TEXT:
If you think she really is telling the truth, and want to minimize the damages of exposure if wrong, consider having her take a polygraph.


----------



## TDSC60

MarriageEjected said:


> ok the specific words I think were something like "I cant live w/o you, I cant lose you over something stupid like this. I dont want to jeopardize our marriage over anything, specifically another man. I was just flirting with him, it meant nothing, I have no feelings for him at all, am fine not talking to him again as I hadnt talk to him in years anyways"
> 
> she is standing firm in that she never said anything intending to meet up privately with him for anything. That I am reading incorrectly or making it more than it is, and taking it out of context, she can understand how it could come across that way but never was there any plan to do anything, she was going to have our daughter along all the time tied to her hip. Since he is a good photographer she had discussed meeting up to take pictures of her and our daughter, but she said that was always meant to be with family around, not some get together like am thinking, and assuming his W was ok with it.
> 
> I did verify and the messages were sent to OM...no replies yet. The deal is am still on the fence about wide open exposure to OMW, it will spread like wild fire thru the family, and you know what it will be embarrassing as hell to me too man, not just them too, because we portray a pretty good marriage image, thats putting a lot of hesitation on my mind about doing it.


If all this were true and she never intended to see him alone, why did she say she was nervous about "working" with him? Especially if she intended to have her daughter and family with her at the time.


----------



## Yeswecan

I would believe any of this as harmless flirting until it was found pictures have been sent. It is obvious where this was going. At this juncture, I would not believe anything your W has stated. Exposure is your only option IMO. The OM W will be your eyes and ears on that dismal end. Exposing in your neck of the woods put many eyes on your end.

Understand your W earned this exposure. Let your W own it now.


----------



## JohnA

Hi, 

How did your session go with the councilor go? What was discussed. 

The "fling" with the sister is a big deal. There have been more then a few marriages in trouble because of exactly what you discribed. When your wife fnds out about it given what as just occured she will go nuclear.


----------



## BetrayedDad

MarriageEjected said:


> you know what? it will be embarrassing as hell to me too man, not just them too, because we portray a pretty good marriage image, thats putting a lot of hesitation on my mind about doing it.


Only thing that would be embarrassing is keeping her around after finding out she plotted to fvck another guy.

If you're so concerned with emasculation, then act like a man and dump her and rather then cucking yourself by keeping HER secret.

After I divorced my ho exwife expeditiously and told everyone what happened all I got was tons of respect and pats on the back.

A lot of, "I'd of done the same thing" and "my spouse cheated on me too but I wish I did the guts to do what you did" comments galore.

STORED RECORDS:
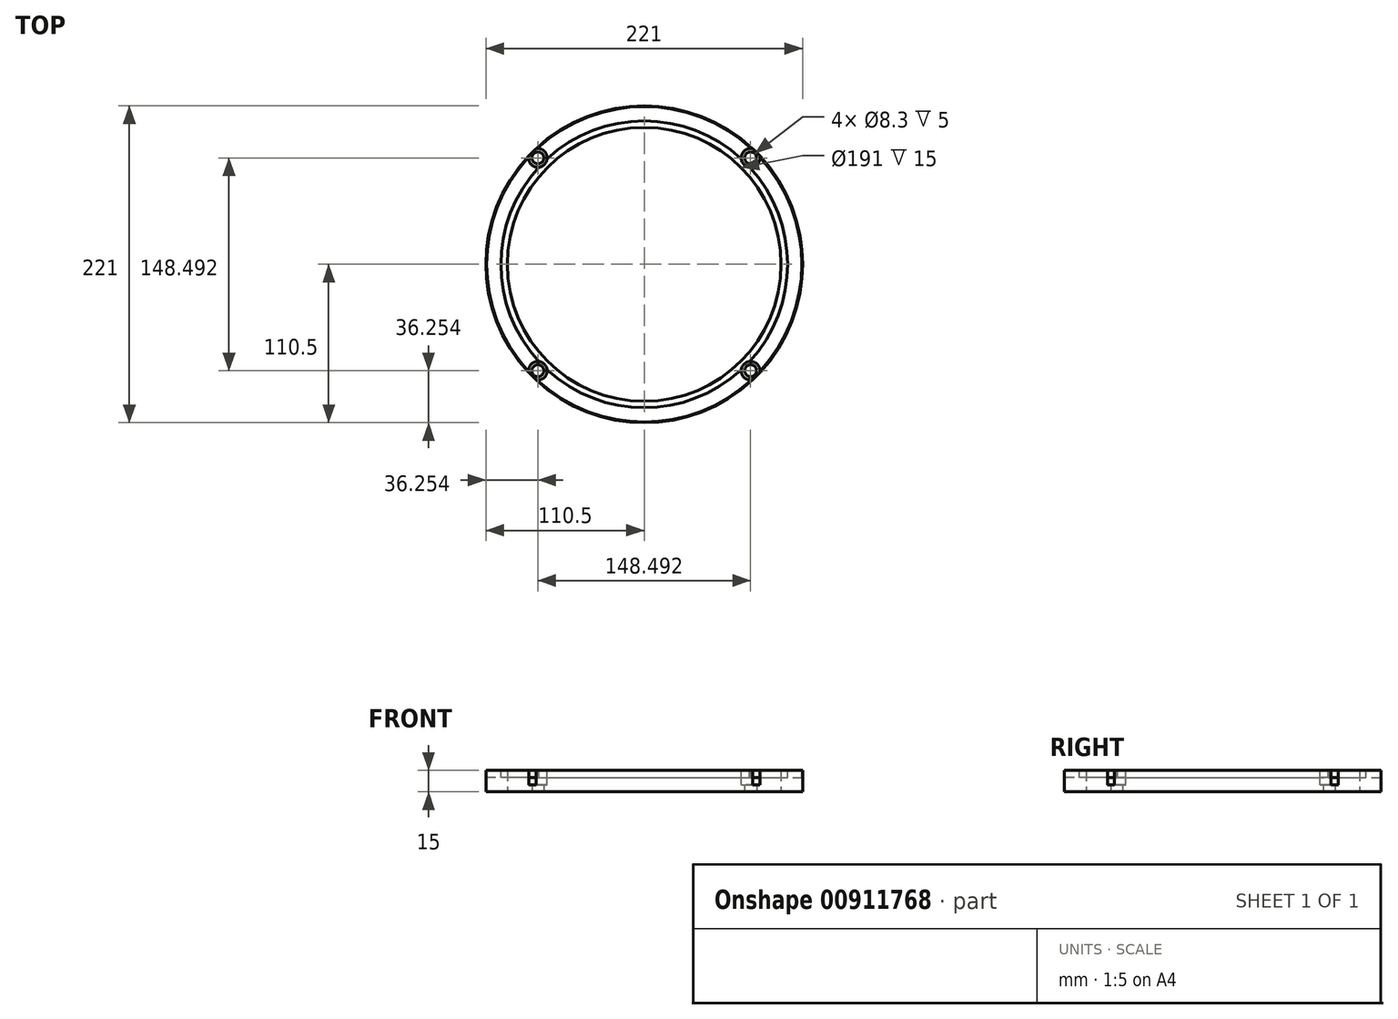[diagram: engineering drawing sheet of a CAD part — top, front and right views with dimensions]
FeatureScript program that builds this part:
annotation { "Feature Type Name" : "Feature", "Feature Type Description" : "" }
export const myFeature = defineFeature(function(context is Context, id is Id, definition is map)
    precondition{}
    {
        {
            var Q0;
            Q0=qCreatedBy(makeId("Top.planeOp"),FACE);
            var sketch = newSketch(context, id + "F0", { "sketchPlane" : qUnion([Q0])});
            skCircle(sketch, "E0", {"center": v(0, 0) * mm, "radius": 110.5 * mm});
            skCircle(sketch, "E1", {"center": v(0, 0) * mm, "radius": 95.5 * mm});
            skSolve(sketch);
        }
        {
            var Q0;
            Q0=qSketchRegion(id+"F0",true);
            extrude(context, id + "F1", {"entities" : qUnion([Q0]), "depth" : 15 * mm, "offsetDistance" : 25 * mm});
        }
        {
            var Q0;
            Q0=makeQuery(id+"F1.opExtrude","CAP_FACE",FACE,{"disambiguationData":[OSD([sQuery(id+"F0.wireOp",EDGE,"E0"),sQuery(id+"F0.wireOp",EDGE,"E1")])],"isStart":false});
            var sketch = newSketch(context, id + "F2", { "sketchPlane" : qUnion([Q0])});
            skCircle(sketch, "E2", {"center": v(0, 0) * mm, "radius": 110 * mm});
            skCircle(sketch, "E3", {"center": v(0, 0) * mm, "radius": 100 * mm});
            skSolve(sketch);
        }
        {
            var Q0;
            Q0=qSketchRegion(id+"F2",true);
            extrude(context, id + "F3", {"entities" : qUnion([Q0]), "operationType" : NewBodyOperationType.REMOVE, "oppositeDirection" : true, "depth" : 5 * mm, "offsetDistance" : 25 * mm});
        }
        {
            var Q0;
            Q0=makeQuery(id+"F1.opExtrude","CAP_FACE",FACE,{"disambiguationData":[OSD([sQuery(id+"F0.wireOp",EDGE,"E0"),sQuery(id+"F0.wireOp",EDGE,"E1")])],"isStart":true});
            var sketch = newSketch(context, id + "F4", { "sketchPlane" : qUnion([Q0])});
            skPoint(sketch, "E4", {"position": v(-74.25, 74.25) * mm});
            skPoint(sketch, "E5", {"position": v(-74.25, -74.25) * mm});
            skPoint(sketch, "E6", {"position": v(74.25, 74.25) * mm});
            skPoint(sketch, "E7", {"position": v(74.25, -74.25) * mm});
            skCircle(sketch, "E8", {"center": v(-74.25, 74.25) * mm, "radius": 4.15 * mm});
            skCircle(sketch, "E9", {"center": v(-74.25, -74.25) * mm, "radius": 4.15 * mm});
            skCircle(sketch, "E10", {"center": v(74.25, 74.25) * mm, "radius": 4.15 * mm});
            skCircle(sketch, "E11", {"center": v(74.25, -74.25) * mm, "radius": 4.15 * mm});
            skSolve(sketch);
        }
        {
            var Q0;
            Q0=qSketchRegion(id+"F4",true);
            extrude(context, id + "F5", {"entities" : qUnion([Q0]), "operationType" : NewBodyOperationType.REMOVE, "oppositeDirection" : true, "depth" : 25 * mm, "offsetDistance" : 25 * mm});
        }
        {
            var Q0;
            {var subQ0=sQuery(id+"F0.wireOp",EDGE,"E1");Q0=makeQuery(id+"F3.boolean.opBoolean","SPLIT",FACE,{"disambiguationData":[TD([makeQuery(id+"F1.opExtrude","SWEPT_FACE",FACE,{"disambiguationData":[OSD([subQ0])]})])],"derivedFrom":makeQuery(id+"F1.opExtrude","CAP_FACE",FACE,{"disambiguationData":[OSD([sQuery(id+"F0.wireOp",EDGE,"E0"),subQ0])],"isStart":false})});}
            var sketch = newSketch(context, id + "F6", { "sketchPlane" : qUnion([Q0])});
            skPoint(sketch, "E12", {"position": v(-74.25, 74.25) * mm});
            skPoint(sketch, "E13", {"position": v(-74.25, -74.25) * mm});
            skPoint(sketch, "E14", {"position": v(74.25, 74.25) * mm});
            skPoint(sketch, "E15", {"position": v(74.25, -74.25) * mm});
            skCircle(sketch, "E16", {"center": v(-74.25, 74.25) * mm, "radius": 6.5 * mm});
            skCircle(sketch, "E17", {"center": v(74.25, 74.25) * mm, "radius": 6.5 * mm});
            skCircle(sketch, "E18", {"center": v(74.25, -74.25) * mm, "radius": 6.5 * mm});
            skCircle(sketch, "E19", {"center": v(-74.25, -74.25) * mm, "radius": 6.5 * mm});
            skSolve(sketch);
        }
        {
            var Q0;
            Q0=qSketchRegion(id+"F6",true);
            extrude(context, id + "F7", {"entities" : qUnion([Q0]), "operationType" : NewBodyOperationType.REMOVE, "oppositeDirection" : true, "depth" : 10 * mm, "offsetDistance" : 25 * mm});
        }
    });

TO DO:
1. Answer these questions from the forum thread about a wife's messages to another man:
(a) What does the first line of the forum thread suggest having her take?
(b) In the quoted message, what had the wife discussed the other man doing with her and their daughter?
(c) According to Yeswecan, what was found to have been sent?
2. Give back the stretch of the forum thread about a wife's messages to another man from "## BetrayedDad" through "fvck another guy.", word for word.
3. Carry the forum thread about a wife's messages to another man forward from its last line.

EXPECTED OUTPUTS:
1.
(a) A polygraph.
(b) Taking pictures of her and their daughter.
(c) Pictures.

2.
## BetrayedDad

MarriageEjected said:


> you know what? it will be embarrassing as hell to me too man, not just them too, because we portray a pretty good marriage image, thats putting a lot of hesitation on my mind about doing it.


Only thing that would be embarrassing is keeping her around after finding out she plotted to fvck another guy.

3.
----------



## sidney2718

SunCMars said:


> Hello @Sidney2718. Welcome back to Fauda.


Thanks. I've been here all along, just haven't been posting much.


----------



## WonkyNinja

MarriageEjected said:


> I am definitely not giving her crappy sex, I always do oral on her and make her finish, she does her fem ejac thing and all, many times (sorry....just want to be clear), at least 3-4 times a week, what hell else does she want??


I can't imagine what else she could want in a marriage, you seem to have everything covered there.



MarriageEjected said:


> I did have a fling thing with her sister geez like right before we got married very long time ago, she is a couple years younger than W and was very very hot then. She pursued me, am pretty sure she was mad that her sis was marrying me and getting new house, car, etc....but we never had sex, kissed and groped but that was it, and only once. Her sis invited me to her dorm one time after that and I said no, we never even talked about it since then ever, and W is not suppose to know anything.....I doubt she suddenly found out. I know what I did was wrong but I was young and stupid and was most definitely pursued very hard....f me I knew this would come back and bite me one day....but man it was nothing and in the end I stood my ground and said no.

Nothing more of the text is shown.